[Date Prev][Date Next][Thread Prev][Thread Next][Date Index][Thread Index]

Re: [HTCondor-users] Using htcondor.EventLog to to study Condor File Transfer



Hi Joe,

Unfortunately, the file transfer event only contains the string saying what type of transfer occurred and what happened (i.e. Input started/finished, and output started/finished). The good news is you can process the message string from the event. While it is sad that it has to be done this way, it does work. I actually recently updated condor_watch_q to check the file transfer events to inform users of jobs doing input and output transfer. See the code snippet below (pulled from the source code) to see what we are currently doing:

 if event.type == htcondor.JobEventType.FILE_TRANSFER:
     new_status = None
     msg = str(event).lower()
     if "started" in msg:
         if "input" in msg:
             new_status = JobStatus.TRANSFERRING_INPUT
         elif "output" in msg:
              new_status = JobStatus.TRANSFERRING_OUTPUT

Note that for this tool we only care about when the respective transfer starts because other events will transition our counters to different and appropriate states.

Hope this helps,
Cole Bollig

From: HTCondor-users <htcondor-users-bounces@xxxxxxxxxxx> on behalf of Joseph Areeda <newsreply@xxxxxxxxxx>
Sent: Thursday, April 10, 2025 6:16 PM
To: HTCondor-Users Mail List <htcondor-users@xxxxxxxxxxx>
Subject: [HTCondor-users] Using htcondor.EventLog to to study Condor File Transfer
 

I am trying to analyze job logs that use Condor Fie Transfer for containers. I am specifically interested in timing and error detection.

▶ [Exercise set]
(1) In the HTCondor mailing list thread, which tool does the reply say was recently updated to check file transfer events?
(2) Continue the HTCondor mailing list thread from its final sentence.
The material that follows has no connection to the HTCondor mailing list thread.

▶ [Data excerpts]
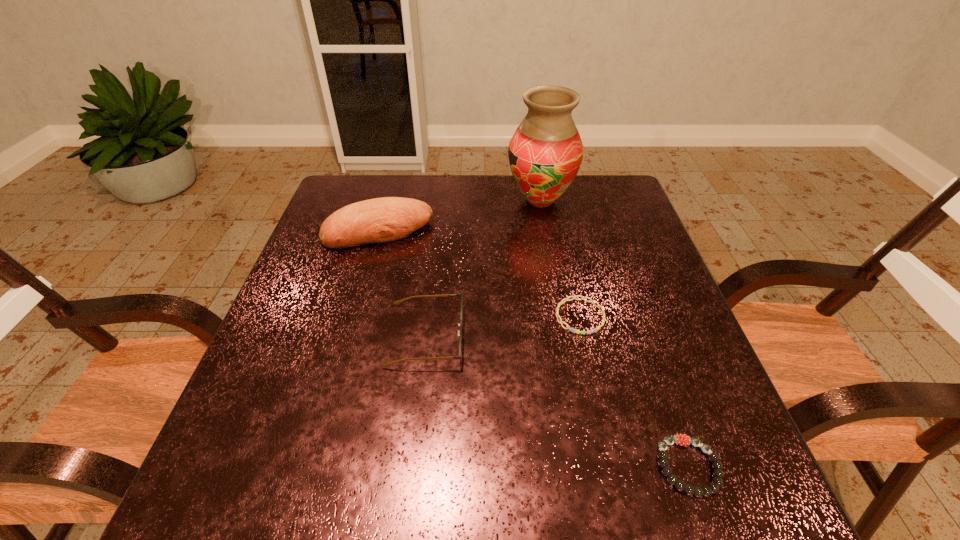
Where is `vacant space located on the surface of the left bracelet showing star-shaped elements`? The image size is (960, 540). vacant space located on the surface of the left bracelet showing star-shaped elements is located at coordinates (607, 437).

This screenshot has height=540, width=960. In order to click on vase present at the far edge in this screenshot , I will do `click(545, 153)`.

In order to click on bread that is at the far edge in this screenshot , I will do `click(386, 219)`.

Where is `object present at the near edge`? This screenshot has height=540, width=960. object present at the near edge is located at coordinates (682, 439).

This screenshot has width=960, height=540. What are the coordinates of `object located at the left edge` in the screenshot? It's located at (386, 219).

Find the location of a particular element. This screenshot has width=960, height=540. object located at the right edge is located at coordinates (682, 439).

Where is `object at the far left corner`? This screenshot has width=960, height=540. object at the far left corner is located at coordinates (386, 219).

This screenshot has width=960, height=540. In order to click on object that is positioned at the near right corner in this screenshot , I will do `click(682, 439)`.

Where is `free space at the far edge`? This screenshot has height=540, width=960. free space at the far edge is located at coordinates 506,177.

Where is `free space at the near edge of the desktop`? Image resolution: width=960 pixels, height=540 pixels. free space at the near edge of the desktop is located at coordinates (386, 510).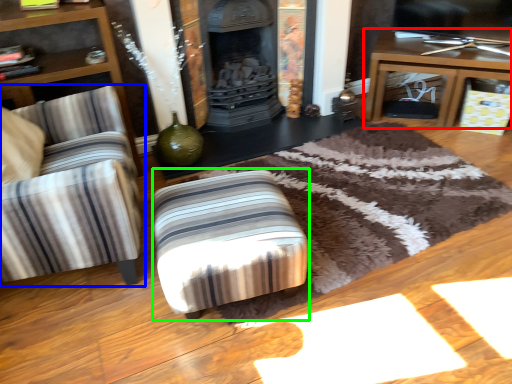
Question: Considering the real-world distances, which object is farthest from table (highlighted by a red box)? chair (highlighted by a blue box) or stool (highlighted by a green box)?

Choices:
 (A) chair
 (B) stool

Answer: (A)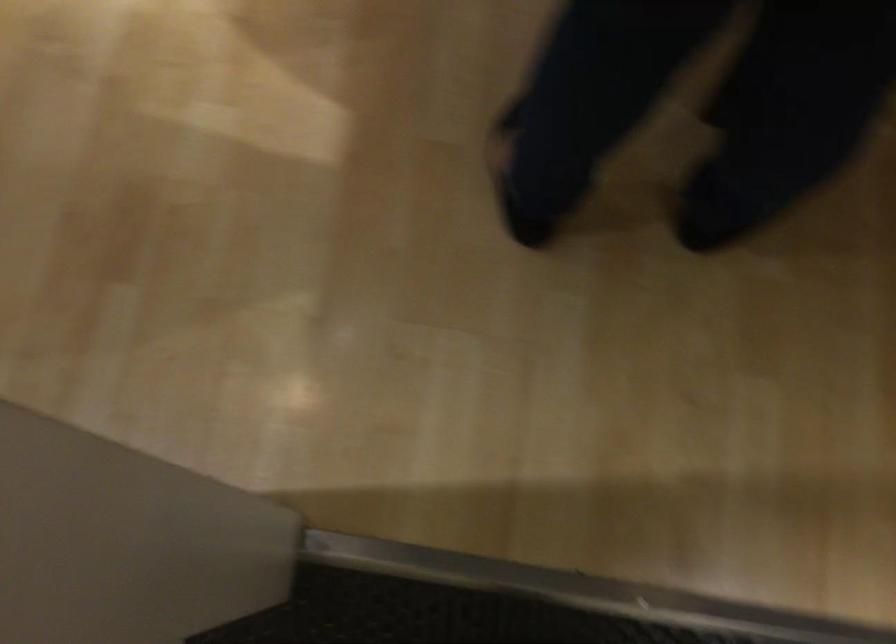
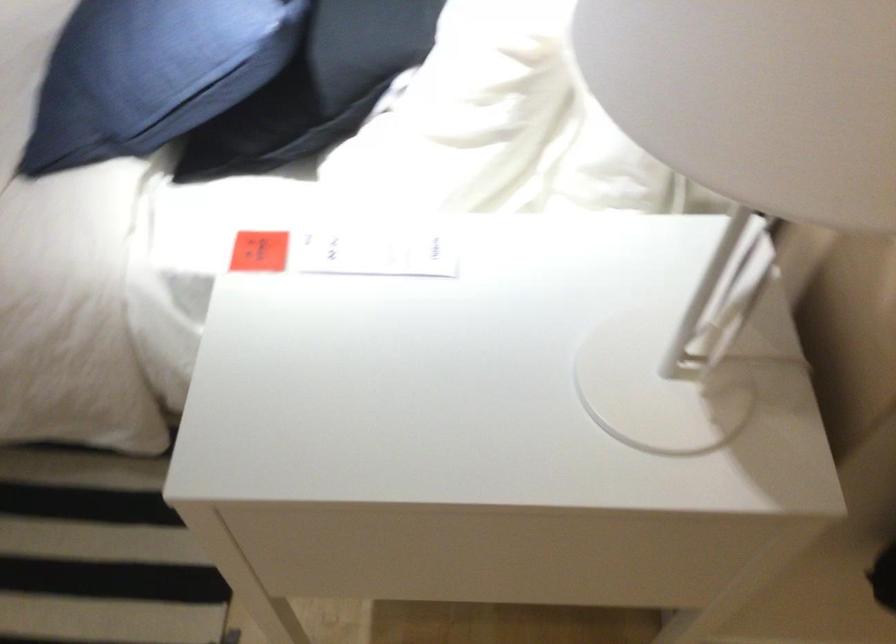
What movement of the cameraman would produce the second image?

The cameraman moved toward left, backward.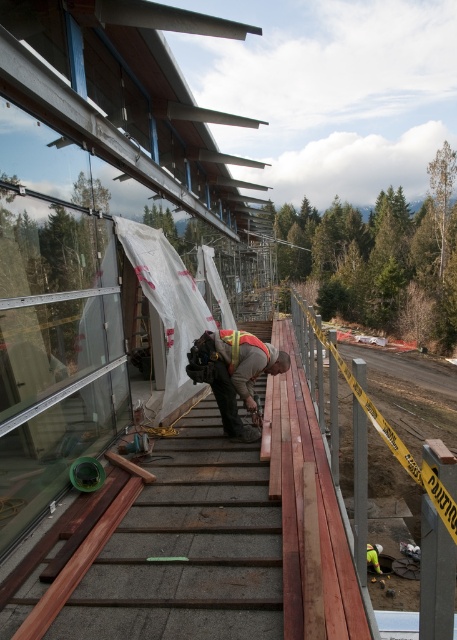
Does reflective safety vest at center have a smaller size compared to reflective orange safety vest at center?

Incorrect, reflective safety vest at center is not smaller in size than reflective orange safety vest at center.

Find the location of a particular element. reflective safety vest at center is located at coordinates (233, 372).

Measure the distance between point (233, 428) and camera.

Point (233, 428) is 4.59 meters from camera.

Find the location of a particular element. This screenshot has height=640, width=457. reflective safety vest at center is located at coordinates (233, 372).

Is smooth wood stairs at center taller than reflective safety vest at center?

In fact, smooth wood stairs at center may be shorter than reflective safety vest at center.

Which is in front, point (228, 525) or point (238, 371)?

Point (228, 525)

What are the coordinates of `smooth wood stairs at center` in the screenshot? It's located at (161, 550).

Is smooth wood stairs at center above reflective orange safety vest at center?

No, smooth wood stairs at center is not above reflective orange safety vest at center.

Between smooth wood stairs at center and reflective orange safety vest at center, which one appears on the left side from the viewer's perspective?

smooth wood stairs at center

Which is behind, point (152, 548) or point (239, 356)?

The point (239, 356) is behind.

Find the location of a particular element. smooth wood stairs at center is located at coordinates (161, 550).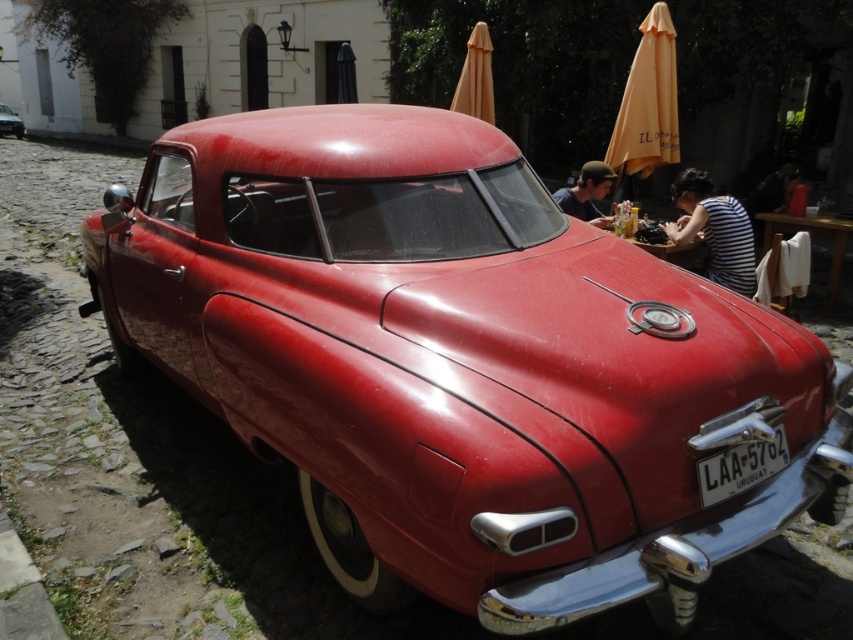
Question: Is metallic silver license plate at lower center bigger than matte black hair at upper center?

Choices:
 (A) yes
 (B) no

Answer: (B)

Question: Is matte black hair at upper center to the right of shiny red car at center from the viewer's perspective?

Choices:
 (A) yes
 (B) no

Answer: (A)

Question: Estimate the real-world distances between objects in this image. Which object is farther from the matte black hair at upper center?

Choices:
 (A) metallic silver license plate at lower center
 (B) shiny red car at center
 (C) smooth black shirt at upper right

Answer: (B)

Question: Which object is farther from the camera taking this photo?

Choices:
 (A) metallic silver license plate at lower center
 (B) smooth black shirt at upper right
 (C) matte black hair at upper center
 (D) striped fabric shirt at center

Answer: (B)

Question: Which point is closer to the camera?

Choices:
 (A) (680, 243)
 (B) (792, 189)
 (C) (761, 472)
 (D) (589, 186)

Answer: (C)

Question: Is matte black hair at upper center above smooth black shirt at upper right?

Choices:
 (A) no
 (B) yes

Answer: (A)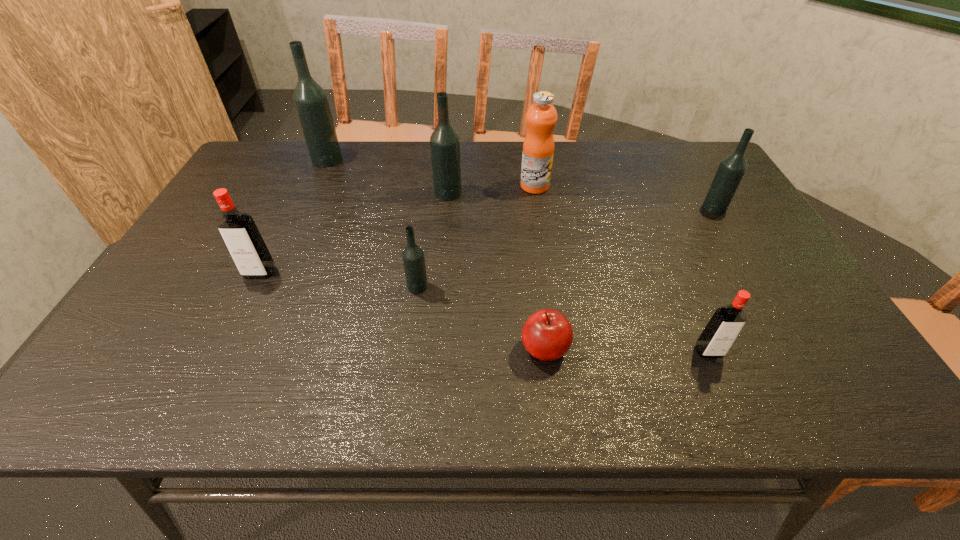
Image resolution: width=960 pixels, height=540 pixels. I want to click on the nearest vodka, so click(721, 331).

This screenshot has width=960, height=540. What are the coordinates of `the shortest object` in the screenshot? It's located at (x=547, y=335).

Image resolution: width=960 pixels, height=540 pixels. Identify the location of apple. (547, 335).

This screenshot has height=540, width=960. In order to click on vacant point located on the front of the biggest black vodka in this screenshot , I will do `click(289, 245)`.

Where is `free space located on the back of the second tallest vodka`? The width and height of the screenshot is (960, 540). free space located on the back of the second tallest vodka is located at coordinates (450, 162).

The width and height of the screenshot is (960, 540). Identify the location of free space located 0.350m on the front of the fruit juice. (549, 280).

The height and width of the screenshot is (540, 960). Find the location of `free space located 0.120m on the front of the third biggest black vodka`. free space located 0.120m on the front of the third biggest black vodka is located at coordinates (735, 243).

The image size is (960, 540). Find the location of `free space located 0.310m on the front and back of the farther red vodka`. free space located 0.310m on the front and back of the farther red vodka is located at coordinates click(x=200, y=397).

This screenshot has width=960, height=540. Identify the location of vacant area situated 0.310m on the right of the smallest black vodka. (558, 287).

I want to click on vacant region located on the front and back of the fifth vodka from left to right, so click(733, 409).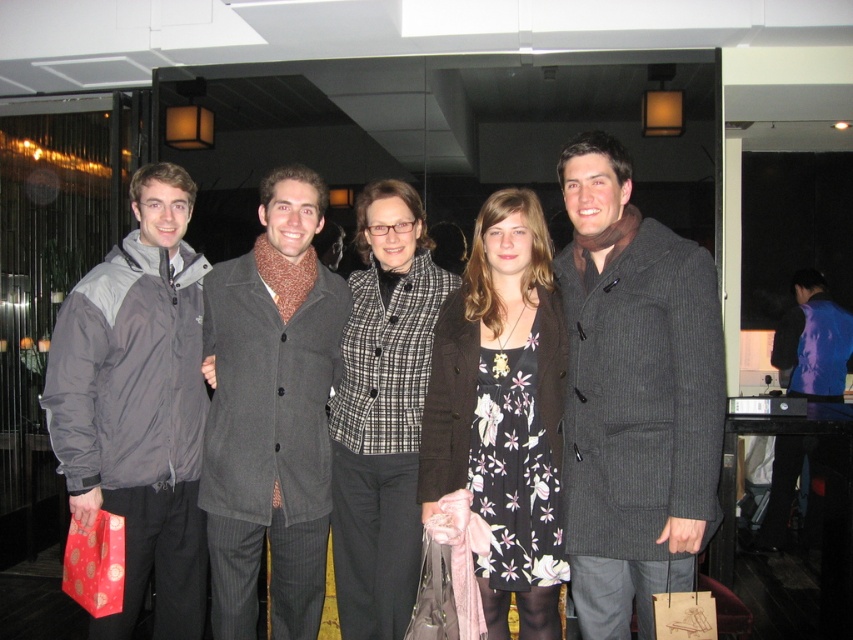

▶ [Results for the exercise]
(1) condor_watch_q

(2)
The log entries I want to look at with the htcondor2.JobEvent class:

000 (45036388.002.000) 2025-04-10 10:16:18 Job submitted from host: <10.14.0.39:9618...
...
040 (45036388.002.000) 2025-04-10 10:17:15 Started transferring input files
        Transferring to host: <10.14.9.111:9618?addrs=10.14.9.111-9618&alias=node2111.cluster.ldas.cit&noUDP&sock=slot1_6_12567>
...
040 (45036388.002.000) 2025-04-10 10:17:19 Finished transferring input files

My question for event type 40 how tell the difference between Started and Finished? I cannot find anything in the event object.
Maybe it is possible to get the text of the line that created the event?

How are  errors and retries reported?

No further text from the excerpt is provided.